Hyderabad: The Telangana government has taken up a massive operation to conduct a fresh survey of all the land including forest lands in the State and fully computerise the details as part of the digitisation programme of the State government to ensure hassle-free land transactions.
The exercise is being taken up since most of the land records, some of which are from the Nizam’s era, are decrepit or missing. The last survey of lands in the State was conducted in the 1930’s, much before Independence, when resurveys were taken up once every 30 years, A Bhaskar, Joint Director (Survey), Bhu Bharathi Department under the Chief Commission of Land Administration (CCLA) told ‘Telangana Today’.
He said that 90 per cent of the village land records were no longer in usable condition, and added that unfortunately no resurvey had been conducted in the unified State in last 80 years.
To avoid land disputes in the new State of Telangana, the government has taken up this challenging task which includes assigned, forest and government lands, and the job has been entrusted to the Bhu Bharathi Department under the close supervision of Chief Commissioner of Land Administration (CCLA).
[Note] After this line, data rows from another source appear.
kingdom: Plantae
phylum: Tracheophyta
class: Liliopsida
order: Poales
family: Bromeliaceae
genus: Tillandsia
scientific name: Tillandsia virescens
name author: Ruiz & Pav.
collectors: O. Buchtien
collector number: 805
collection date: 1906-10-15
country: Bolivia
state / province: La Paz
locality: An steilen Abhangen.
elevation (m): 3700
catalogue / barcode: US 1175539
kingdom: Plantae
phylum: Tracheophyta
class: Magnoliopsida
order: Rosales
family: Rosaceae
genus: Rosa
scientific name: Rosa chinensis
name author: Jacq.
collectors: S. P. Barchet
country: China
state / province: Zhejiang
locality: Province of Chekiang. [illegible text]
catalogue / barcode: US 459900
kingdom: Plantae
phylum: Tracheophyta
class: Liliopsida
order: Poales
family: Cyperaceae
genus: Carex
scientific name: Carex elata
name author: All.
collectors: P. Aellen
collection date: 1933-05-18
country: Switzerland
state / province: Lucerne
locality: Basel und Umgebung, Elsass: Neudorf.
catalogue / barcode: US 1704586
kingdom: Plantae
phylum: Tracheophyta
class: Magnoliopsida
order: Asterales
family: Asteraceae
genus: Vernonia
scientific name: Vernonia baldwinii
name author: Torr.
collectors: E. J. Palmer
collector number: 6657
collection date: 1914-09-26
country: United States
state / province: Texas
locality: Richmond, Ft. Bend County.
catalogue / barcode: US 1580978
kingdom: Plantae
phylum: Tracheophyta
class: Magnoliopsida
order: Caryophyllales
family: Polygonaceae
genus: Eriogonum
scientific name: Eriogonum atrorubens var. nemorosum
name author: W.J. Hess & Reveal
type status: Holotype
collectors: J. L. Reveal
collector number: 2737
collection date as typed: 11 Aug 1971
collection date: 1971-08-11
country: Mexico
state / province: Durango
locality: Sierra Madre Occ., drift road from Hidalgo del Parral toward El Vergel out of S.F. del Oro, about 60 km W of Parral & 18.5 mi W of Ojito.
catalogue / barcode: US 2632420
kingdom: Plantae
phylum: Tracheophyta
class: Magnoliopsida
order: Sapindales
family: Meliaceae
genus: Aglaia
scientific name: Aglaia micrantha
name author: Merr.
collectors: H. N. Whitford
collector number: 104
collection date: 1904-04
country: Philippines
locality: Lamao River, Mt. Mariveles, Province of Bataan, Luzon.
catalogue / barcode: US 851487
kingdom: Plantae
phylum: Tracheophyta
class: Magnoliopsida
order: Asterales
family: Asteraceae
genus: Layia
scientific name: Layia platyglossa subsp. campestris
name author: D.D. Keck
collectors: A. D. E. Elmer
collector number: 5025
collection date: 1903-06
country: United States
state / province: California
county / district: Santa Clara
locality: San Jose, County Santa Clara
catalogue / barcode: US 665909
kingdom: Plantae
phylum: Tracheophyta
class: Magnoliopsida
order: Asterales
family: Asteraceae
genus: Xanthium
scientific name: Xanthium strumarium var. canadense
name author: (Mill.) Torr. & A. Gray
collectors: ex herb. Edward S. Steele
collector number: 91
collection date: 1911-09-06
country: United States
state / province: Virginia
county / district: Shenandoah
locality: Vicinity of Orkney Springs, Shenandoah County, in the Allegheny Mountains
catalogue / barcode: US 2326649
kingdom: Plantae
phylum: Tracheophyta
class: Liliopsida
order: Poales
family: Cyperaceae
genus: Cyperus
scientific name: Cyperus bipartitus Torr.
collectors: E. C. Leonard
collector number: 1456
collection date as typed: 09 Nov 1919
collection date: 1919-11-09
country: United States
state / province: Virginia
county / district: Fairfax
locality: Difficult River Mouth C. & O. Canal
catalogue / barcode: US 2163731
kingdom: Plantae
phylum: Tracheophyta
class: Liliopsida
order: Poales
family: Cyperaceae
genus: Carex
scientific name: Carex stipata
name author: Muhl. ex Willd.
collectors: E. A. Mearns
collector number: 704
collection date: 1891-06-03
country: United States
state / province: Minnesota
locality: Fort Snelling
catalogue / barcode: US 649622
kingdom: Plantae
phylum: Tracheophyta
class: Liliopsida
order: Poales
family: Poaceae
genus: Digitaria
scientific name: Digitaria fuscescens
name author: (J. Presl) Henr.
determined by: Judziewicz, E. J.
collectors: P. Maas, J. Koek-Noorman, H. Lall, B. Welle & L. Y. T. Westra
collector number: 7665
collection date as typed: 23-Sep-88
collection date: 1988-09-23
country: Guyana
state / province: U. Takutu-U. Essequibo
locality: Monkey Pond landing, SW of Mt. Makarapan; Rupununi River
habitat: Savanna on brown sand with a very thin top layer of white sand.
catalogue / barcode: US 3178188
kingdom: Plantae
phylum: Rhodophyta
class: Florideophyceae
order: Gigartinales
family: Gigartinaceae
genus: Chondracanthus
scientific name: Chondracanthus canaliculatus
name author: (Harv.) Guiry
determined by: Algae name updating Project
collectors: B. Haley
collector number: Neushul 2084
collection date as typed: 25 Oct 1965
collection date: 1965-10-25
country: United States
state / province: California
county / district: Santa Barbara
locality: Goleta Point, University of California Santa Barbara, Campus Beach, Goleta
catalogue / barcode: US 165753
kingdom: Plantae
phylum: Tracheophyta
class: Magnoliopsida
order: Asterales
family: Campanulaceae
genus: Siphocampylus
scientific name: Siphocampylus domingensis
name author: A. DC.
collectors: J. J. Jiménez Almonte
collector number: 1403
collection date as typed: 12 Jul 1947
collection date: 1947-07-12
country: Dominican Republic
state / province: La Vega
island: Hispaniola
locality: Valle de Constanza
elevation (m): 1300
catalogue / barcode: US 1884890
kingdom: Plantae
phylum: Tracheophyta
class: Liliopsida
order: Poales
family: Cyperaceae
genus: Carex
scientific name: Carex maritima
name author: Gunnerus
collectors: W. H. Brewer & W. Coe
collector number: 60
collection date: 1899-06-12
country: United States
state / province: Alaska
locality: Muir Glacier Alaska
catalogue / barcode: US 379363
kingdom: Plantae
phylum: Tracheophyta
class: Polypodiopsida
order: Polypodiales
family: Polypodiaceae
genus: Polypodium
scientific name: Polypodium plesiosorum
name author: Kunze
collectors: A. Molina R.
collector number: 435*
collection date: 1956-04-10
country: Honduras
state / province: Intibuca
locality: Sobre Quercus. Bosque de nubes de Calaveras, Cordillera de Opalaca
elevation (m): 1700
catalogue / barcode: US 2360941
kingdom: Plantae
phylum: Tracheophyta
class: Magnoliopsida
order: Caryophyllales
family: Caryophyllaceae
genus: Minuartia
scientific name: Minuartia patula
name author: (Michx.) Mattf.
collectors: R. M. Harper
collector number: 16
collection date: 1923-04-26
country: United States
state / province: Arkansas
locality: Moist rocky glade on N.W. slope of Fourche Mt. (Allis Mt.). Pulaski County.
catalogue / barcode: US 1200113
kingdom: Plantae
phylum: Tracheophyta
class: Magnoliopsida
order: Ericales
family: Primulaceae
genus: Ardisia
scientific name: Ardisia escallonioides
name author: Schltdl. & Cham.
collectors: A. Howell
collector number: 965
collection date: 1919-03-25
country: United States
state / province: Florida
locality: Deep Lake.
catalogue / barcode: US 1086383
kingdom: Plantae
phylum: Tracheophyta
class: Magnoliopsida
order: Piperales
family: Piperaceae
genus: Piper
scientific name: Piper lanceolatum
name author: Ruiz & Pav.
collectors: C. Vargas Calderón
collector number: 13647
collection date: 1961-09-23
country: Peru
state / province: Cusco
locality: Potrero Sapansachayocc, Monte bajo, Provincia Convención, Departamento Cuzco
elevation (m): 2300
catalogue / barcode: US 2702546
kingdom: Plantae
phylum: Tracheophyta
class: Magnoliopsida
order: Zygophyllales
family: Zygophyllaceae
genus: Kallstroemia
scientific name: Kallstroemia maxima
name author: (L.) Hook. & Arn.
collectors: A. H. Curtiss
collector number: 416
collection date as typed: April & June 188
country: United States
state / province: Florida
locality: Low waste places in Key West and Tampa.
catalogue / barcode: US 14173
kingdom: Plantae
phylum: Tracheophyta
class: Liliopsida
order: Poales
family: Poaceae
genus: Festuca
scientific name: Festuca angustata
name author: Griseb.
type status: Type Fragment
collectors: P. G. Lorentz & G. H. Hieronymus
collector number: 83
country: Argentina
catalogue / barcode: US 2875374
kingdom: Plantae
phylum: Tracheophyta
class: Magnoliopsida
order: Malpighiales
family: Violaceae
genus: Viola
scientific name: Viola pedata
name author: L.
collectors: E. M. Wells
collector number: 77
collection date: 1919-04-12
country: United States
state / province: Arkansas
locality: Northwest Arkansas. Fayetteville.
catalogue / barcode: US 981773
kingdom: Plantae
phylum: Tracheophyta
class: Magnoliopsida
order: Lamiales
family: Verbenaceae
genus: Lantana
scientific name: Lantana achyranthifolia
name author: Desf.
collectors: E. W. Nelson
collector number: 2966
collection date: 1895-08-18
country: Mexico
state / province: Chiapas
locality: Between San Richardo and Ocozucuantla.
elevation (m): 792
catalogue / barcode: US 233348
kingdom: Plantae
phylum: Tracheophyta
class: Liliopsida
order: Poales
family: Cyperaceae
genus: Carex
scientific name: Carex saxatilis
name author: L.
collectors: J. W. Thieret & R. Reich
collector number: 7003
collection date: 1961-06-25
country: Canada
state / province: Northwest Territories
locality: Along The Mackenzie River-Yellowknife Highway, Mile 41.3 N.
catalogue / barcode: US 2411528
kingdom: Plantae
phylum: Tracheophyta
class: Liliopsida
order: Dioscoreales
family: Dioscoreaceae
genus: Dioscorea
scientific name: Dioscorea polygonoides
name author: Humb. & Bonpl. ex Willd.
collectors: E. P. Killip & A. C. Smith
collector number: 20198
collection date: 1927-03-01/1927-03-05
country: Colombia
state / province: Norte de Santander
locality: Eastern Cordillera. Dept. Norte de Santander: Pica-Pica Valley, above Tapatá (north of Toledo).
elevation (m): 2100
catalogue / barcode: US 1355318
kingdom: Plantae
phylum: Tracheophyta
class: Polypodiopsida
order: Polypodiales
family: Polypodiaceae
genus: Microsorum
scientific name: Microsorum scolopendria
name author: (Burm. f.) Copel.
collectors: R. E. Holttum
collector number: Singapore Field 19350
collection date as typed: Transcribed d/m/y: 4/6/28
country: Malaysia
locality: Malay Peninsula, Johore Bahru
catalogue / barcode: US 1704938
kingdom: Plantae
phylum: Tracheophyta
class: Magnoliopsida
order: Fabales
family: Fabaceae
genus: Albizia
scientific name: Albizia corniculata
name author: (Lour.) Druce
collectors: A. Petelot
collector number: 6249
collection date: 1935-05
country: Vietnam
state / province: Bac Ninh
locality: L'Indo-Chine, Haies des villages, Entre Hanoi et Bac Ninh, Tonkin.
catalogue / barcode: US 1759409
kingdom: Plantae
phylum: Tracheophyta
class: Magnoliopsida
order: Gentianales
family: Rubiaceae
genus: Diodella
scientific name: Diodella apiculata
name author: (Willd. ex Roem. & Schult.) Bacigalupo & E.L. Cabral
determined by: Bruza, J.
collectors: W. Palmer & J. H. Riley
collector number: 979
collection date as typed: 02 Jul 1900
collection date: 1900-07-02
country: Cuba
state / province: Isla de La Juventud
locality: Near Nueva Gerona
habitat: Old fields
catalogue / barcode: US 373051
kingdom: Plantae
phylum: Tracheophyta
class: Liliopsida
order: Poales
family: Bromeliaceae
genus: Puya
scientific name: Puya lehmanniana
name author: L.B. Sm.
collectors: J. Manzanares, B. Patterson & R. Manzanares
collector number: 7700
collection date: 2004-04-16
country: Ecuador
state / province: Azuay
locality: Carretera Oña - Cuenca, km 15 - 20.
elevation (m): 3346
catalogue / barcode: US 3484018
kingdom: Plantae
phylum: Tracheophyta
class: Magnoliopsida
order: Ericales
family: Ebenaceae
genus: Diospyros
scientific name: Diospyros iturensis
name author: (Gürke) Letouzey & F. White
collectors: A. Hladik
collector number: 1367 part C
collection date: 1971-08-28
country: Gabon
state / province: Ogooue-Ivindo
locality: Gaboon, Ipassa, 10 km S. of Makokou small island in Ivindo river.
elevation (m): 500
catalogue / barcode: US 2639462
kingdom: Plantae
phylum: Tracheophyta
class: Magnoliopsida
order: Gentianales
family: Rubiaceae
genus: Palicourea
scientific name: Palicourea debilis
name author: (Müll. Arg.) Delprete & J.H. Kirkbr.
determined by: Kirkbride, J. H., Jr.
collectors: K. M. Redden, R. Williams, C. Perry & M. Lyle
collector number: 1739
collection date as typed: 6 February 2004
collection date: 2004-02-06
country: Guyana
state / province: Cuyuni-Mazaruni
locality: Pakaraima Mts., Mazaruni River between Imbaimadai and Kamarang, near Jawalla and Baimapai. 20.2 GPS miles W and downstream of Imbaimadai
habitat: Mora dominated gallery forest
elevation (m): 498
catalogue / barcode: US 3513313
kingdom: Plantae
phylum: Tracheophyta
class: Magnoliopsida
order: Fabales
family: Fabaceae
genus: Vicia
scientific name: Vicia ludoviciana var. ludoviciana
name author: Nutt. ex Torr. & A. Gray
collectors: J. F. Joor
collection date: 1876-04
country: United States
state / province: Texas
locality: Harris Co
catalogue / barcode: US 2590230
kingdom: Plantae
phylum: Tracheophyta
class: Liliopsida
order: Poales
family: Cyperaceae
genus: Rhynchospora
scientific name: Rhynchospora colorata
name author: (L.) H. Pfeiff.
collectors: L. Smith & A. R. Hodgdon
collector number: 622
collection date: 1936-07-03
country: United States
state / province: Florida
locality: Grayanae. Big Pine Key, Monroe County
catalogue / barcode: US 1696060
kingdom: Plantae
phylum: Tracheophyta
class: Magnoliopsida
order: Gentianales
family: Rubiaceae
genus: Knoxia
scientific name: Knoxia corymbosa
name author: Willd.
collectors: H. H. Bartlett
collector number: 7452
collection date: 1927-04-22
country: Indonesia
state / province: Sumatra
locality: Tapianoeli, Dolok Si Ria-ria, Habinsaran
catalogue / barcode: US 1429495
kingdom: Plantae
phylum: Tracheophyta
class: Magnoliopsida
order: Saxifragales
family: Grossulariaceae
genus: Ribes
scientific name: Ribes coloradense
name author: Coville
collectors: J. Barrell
The massive land survey in the State is being implemented with financial assistance from the Centre under the Digital India Land Records Moderinisation Programme (DILMP). The exercise, when completed, will make land administration easier apart from getting a crystal clear picture of lands in particular areas, he said, adding that the main objective of the programme was to develop a modern, transparent and comprehensive land records in the State. Hitherto, when land-holders approach the Land and Survey Department for land records, it was a herculean task to provide them with details often leading to legal disputes.
“I have been visiting the mandal revenue and survey offices for the past one year to get our village map and Vasulbaki papers to locate our ancestral lands with clear boundaries, but the officials have given written explanation stating the records were not available,” said Praneel Kumar of Chevella villages in the city outskirts, adding that some of their valuable land had now been encroached upon.
If the government takes up fresh survey, it will help thousands of farmers and genuine land-owners, he said.